GraphLab is a programming model for machine learning and data mining. GraphLab takes a direct graph, a set of vertices, and update functions as input. Every update function accepts a vertex and returns a set of vertices. GraphLab selects a vertex from the set, applies a function to it, and adds the resulting set of vertices back intothe set, repeating this process until the set is empty. GraphLab supports parallel execution of update functions on multi-processor machines. Distributed GraphLab extends GraphLab by distributing parts of a graph across machines that are memory, utilizing Chandy-Lamport’s snapshot algorithm for fault tolerance.

The GraphLab graph is a directed one where arbitrary data, such as model parameters, can be associated each vertex and edge. The update functions receive a vertex, its adjacent vertices, and its adjacent edges - collectively referred to as the scope. while a function can update date within its scope, it cannot alter the structure of the graph. Given a set of vertices, GraphLab selects a vertex, applies the relevant update function to the scope of that vertex, then adds any resulting vertices back into the set, repeating until the set is empty.

There are three consistency models to ensure serializability. The full consisntency model prevents the scopes of concurrently running update functions from overlapping. The edge consistency model allows update functions to have exclusive read-write access to their vertex and the adjacent edges, but read only access to adjacent vertices. The vertex consistency model permits all update functions to run in parallel. The following figure, cited from the paper, compares the lock scopes of the consistency models.

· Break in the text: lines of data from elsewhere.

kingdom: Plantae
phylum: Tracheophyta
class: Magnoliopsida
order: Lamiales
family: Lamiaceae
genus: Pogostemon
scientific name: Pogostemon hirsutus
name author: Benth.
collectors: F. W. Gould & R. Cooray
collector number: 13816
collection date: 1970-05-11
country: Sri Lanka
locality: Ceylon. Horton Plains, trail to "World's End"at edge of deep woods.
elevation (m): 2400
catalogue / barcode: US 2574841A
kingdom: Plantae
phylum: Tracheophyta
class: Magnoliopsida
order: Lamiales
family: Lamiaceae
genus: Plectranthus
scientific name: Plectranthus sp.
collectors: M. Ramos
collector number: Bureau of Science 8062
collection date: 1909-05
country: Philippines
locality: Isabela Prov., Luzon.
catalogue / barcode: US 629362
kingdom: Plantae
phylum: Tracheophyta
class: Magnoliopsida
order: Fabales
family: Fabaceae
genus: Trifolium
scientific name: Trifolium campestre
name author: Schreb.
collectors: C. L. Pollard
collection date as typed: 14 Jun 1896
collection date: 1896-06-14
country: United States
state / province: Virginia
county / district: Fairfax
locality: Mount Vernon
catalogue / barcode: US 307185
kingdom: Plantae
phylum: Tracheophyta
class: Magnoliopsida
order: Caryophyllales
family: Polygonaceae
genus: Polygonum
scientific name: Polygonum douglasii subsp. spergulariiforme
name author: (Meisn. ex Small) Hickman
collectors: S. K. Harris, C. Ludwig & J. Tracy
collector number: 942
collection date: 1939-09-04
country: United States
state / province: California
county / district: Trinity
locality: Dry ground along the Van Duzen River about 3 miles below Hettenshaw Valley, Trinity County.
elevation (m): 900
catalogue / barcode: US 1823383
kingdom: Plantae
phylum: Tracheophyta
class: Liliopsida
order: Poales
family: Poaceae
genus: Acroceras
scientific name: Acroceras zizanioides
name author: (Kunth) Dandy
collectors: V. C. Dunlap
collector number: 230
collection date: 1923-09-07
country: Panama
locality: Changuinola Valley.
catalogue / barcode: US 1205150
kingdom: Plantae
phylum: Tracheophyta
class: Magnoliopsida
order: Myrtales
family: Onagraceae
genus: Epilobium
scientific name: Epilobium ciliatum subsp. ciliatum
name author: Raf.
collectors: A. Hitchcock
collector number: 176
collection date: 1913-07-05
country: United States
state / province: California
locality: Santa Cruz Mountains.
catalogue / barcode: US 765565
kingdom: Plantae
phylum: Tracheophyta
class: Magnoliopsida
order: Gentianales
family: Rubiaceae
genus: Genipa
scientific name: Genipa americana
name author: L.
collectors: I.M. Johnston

Distributed GraphLab divides the GraphLab graph into the subgraphs, and distributes them to machines. Each subgraph is stored as a separete file, referred to as an atom, oin a distributed storage system. Each atom file contains a binary compressed journal of graph-genrating commands, such as AddEdge(42->314, edata), AddVertex(500, vdata).

The Distributed GraphLab engine ensures that the execution of update functions follows the consistency model. There are two engines, the chromatic engine and the distributed locking engine. The chromatic engine limits parallel execution of update functions by constructing a vetex coloring that assigns a color to each vertex such taht no adjacent vertices share the same color. While the chormatic engine satisfies the distributed GraphLab abstraction, it does not provide sufficient scheduling flexibility for many applications. The distributed locking engine adresses the limitations through distributed mutual exclusion, associating a readers-wrtier lock with each vertex in shared memory.